The fact that it has booted up in the background however with different cards makes me doubt the power supply....but I've seen stranger things so that's definitely worth checking out as well.
posted by samsara at 2:09 PM on July 28, 2011


A very late follow-up, but since sales of benzodiazepines have risen to combat the sleeplessness caused by not knowing what happened to my PC...

Taking white_devil's advice, I wandered into a tiny local shop and picked up an old PCI card - it worked fine! At that point I assumed it was probably the PCI Express slot. Following valkyryn's suggestion that the original card might be hosed as well as the motherboard and remembering Samsara's mention of capacitors, I checked and indeed they were bulging, bringing back memories of doing IT support for an office full of Optiplex GX270s a few years ago.

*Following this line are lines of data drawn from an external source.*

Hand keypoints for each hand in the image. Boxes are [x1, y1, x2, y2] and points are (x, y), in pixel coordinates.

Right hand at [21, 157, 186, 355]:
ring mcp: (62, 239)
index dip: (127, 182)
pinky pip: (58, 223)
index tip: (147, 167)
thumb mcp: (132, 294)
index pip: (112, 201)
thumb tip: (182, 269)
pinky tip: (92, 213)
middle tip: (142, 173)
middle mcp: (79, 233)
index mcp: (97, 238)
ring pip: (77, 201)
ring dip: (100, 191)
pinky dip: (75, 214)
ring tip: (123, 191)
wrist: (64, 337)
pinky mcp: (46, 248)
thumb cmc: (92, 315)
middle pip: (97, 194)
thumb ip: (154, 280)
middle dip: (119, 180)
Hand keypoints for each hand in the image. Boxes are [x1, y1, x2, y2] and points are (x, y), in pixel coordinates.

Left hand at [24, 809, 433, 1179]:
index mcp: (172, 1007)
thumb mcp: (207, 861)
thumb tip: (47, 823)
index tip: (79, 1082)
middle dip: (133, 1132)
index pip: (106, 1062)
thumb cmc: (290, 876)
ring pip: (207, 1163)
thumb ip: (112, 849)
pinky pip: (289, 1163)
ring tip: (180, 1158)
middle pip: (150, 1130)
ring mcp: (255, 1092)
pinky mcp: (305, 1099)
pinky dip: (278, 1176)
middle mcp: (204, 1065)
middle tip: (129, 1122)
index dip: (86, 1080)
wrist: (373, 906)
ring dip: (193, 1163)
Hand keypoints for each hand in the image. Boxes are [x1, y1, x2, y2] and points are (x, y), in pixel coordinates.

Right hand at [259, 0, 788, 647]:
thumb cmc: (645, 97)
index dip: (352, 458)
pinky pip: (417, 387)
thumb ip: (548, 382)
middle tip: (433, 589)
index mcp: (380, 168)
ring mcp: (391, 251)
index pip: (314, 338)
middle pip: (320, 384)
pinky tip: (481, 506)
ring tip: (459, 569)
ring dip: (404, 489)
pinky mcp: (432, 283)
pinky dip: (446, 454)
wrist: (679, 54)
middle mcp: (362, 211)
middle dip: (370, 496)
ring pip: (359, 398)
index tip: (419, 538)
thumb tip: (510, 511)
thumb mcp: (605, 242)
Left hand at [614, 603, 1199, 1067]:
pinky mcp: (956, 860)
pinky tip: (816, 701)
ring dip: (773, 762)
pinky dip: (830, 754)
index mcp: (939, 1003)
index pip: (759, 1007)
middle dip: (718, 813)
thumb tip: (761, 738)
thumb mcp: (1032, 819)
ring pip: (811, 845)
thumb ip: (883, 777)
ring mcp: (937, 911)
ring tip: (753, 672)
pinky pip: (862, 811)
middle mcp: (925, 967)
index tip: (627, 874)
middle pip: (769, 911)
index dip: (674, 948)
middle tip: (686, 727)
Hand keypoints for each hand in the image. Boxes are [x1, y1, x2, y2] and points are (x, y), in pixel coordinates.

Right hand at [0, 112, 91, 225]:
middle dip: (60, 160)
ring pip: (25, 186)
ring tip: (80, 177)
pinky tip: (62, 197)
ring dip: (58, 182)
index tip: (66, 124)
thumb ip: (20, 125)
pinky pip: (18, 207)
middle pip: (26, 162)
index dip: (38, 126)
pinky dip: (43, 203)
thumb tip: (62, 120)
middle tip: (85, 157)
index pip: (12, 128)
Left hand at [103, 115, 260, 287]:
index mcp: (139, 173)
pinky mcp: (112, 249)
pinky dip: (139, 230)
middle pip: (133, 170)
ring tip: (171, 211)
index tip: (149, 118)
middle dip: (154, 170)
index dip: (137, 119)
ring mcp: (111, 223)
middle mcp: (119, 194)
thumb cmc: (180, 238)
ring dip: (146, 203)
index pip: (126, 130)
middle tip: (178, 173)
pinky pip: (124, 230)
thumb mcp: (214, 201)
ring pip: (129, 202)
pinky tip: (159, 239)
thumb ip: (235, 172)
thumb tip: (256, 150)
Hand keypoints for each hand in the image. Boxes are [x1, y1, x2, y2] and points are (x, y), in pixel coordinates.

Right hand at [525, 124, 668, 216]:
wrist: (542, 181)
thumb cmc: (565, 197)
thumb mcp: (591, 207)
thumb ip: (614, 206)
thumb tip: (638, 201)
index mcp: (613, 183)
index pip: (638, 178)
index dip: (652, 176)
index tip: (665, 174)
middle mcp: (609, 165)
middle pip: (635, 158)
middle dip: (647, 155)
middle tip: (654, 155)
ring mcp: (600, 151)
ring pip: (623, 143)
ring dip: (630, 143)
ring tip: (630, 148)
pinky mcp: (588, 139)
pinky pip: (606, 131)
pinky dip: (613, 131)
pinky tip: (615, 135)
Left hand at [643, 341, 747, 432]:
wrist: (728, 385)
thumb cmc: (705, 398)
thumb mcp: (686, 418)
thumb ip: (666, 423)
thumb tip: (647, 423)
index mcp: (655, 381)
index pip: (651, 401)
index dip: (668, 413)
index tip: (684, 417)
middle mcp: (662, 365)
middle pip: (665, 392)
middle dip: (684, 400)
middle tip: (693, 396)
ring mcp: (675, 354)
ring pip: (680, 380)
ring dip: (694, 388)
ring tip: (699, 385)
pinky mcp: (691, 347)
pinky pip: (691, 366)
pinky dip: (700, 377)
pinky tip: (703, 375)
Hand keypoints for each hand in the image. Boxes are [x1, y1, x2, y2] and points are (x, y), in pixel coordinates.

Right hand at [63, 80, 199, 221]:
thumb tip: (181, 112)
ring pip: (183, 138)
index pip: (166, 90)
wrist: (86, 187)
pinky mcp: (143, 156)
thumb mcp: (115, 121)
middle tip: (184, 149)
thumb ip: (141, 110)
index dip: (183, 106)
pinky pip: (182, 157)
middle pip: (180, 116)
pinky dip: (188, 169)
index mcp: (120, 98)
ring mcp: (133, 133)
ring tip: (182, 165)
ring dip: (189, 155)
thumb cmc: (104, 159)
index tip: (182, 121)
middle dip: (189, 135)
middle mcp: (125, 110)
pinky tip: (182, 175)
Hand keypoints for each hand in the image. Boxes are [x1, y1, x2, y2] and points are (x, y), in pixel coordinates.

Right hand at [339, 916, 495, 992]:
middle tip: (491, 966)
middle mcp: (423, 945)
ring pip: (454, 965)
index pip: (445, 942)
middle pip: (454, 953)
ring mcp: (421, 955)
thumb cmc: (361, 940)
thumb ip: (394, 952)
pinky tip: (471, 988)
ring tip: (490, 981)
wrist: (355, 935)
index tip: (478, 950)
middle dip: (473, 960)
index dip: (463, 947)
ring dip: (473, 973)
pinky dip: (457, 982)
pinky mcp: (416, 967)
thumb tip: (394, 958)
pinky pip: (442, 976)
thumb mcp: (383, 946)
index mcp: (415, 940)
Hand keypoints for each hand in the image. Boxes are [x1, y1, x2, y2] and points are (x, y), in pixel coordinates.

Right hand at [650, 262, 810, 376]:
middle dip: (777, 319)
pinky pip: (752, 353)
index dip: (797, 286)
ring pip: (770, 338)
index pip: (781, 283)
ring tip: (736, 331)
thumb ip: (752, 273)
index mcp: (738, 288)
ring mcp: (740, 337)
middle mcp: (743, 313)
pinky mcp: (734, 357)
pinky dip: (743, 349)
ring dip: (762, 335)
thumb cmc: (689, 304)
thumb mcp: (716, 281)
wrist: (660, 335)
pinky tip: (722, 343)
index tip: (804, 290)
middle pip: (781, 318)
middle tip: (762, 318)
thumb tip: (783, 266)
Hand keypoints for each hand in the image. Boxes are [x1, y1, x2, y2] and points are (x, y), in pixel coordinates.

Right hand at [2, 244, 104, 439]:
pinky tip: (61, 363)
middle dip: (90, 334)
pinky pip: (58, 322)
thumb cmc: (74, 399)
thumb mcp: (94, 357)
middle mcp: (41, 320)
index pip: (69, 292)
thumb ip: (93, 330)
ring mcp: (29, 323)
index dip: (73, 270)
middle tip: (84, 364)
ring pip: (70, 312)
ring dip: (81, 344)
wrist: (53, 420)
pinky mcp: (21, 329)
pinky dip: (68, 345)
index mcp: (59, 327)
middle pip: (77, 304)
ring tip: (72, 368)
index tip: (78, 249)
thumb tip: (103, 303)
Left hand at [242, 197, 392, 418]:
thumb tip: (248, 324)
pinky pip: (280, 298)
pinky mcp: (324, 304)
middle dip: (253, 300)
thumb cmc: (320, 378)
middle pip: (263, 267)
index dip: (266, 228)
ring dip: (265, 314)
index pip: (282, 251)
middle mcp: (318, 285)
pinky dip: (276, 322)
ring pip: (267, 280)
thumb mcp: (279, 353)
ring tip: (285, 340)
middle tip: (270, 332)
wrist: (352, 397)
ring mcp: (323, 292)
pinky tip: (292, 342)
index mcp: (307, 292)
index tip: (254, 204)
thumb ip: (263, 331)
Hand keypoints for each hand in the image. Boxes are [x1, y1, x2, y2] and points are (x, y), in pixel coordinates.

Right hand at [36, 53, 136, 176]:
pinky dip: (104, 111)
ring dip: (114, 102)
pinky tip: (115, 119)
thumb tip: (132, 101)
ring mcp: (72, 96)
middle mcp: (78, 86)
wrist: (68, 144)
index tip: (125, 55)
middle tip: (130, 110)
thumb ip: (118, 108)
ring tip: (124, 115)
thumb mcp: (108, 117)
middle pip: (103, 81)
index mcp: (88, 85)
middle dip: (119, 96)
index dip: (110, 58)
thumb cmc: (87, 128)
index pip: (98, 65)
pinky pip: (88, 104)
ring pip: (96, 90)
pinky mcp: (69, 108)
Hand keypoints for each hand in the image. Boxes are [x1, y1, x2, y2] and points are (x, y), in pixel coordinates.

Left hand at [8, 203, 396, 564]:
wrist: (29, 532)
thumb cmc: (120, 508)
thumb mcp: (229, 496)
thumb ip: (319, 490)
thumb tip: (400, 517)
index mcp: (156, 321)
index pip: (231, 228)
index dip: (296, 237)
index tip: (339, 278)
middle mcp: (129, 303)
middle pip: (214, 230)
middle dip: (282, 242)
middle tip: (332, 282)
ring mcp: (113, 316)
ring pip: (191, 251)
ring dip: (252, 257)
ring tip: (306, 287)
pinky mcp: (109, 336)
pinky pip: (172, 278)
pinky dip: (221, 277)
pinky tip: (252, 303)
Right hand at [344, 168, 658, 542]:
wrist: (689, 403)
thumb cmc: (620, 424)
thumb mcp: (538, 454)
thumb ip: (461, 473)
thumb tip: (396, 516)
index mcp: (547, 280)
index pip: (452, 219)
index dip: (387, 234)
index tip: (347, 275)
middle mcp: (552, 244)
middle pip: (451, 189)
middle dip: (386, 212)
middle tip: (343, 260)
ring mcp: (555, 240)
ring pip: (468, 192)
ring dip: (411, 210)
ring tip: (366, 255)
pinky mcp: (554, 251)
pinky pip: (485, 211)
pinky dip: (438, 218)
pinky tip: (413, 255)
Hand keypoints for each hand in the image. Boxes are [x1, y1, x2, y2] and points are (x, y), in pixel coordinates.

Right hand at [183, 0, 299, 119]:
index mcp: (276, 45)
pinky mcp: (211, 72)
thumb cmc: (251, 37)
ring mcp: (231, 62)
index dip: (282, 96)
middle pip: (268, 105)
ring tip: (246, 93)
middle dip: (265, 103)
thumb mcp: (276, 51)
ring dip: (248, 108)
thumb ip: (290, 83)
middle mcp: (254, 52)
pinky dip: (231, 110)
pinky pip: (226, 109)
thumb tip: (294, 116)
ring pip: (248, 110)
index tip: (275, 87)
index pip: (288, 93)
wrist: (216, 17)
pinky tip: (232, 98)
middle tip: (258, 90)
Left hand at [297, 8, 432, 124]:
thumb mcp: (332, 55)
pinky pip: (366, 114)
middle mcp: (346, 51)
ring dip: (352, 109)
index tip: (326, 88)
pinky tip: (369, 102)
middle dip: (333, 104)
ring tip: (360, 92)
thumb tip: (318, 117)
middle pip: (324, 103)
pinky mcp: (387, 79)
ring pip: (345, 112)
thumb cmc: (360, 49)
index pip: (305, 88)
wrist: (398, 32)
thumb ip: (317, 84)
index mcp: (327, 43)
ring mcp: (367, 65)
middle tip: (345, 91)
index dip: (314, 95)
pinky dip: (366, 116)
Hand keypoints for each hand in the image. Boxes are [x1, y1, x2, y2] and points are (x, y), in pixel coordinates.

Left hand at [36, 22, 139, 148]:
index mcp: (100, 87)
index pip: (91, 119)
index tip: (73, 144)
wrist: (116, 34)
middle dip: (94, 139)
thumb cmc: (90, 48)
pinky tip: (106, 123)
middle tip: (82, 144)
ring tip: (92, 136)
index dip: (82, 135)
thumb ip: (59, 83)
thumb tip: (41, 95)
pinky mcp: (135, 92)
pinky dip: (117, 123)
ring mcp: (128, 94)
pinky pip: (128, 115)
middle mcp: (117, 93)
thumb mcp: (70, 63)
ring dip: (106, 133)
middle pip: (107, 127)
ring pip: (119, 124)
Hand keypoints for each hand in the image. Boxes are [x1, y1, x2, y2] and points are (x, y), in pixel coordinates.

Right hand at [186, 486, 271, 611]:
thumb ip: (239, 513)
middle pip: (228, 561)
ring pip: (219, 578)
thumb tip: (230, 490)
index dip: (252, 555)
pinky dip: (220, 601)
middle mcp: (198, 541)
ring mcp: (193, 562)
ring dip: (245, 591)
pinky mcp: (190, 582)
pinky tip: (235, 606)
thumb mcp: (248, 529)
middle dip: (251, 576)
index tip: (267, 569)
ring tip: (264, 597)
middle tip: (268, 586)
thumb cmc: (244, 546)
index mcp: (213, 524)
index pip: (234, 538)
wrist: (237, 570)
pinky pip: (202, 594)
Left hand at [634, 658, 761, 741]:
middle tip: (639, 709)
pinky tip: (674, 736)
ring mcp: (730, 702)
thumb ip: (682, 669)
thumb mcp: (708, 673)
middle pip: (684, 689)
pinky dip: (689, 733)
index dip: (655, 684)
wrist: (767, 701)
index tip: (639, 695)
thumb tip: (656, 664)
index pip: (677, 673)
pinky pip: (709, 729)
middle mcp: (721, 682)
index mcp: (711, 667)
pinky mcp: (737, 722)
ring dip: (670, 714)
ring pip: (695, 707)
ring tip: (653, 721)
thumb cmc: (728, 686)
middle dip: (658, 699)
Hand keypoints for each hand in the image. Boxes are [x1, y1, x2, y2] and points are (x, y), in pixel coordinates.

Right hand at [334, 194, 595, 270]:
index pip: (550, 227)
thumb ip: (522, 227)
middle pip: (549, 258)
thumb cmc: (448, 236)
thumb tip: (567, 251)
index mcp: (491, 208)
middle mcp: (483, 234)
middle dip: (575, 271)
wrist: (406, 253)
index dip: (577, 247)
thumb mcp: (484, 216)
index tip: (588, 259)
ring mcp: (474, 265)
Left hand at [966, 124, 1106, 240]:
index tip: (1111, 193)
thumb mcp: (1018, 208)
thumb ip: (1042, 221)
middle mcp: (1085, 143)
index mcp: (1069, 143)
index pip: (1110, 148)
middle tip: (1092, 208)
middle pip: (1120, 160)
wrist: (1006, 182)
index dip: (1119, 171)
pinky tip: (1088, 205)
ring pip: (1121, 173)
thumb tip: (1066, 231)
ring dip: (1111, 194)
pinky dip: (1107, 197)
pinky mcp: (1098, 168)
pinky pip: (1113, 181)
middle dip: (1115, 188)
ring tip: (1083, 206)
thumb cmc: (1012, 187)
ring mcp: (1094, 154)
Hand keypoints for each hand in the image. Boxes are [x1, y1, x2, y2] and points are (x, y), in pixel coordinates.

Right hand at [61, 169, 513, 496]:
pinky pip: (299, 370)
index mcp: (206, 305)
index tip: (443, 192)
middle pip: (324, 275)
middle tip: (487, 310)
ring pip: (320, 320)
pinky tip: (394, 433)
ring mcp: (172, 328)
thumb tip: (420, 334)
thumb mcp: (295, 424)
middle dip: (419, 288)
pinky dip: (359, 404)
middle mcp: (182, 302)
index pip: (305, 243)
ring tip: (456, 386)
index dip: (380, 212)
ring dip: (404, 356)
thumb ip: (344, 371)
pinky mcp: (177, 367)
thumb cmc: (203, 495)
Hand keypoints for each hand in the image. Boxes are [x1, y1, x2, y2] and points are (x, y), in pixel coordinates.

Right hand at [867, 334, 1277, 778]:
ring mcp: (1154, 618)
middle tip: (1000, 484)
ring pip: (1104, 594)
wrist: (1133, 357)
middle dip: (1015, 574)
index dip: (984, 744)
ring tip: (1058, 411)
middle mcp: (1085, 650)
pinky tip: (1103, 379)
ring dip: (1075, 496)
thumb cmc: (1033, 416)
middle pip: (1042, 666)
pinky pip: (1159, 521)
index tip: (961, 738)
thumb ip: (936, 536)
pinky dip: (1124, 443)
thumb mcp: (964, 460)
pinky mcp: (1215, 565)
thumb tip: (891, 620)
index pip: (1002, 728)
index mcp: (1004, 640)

At this point I luckily had access to a friend's brand new gaming card and, since the machine was open anyway, I stuck it in - and had a lovely display again. This was strange, because almost the first test I did (number 2 in my question) was to swap my card with another PCIe one borrowed from a technician friend - so why hadn't that swapped card worked? When I visited them, they picked it out of a pile of spare parts, stuck it in an open case and it worked fine. Either there was some incompatibility (I thought all PCIe cards worked with all motherboards, but there's lots I don't know about hardware) or it somehow died on the way to my house.

Anyway, I bought a nice new low-power card and all is well again. Thanks everyone for the suggestions - they helped me get there in the end!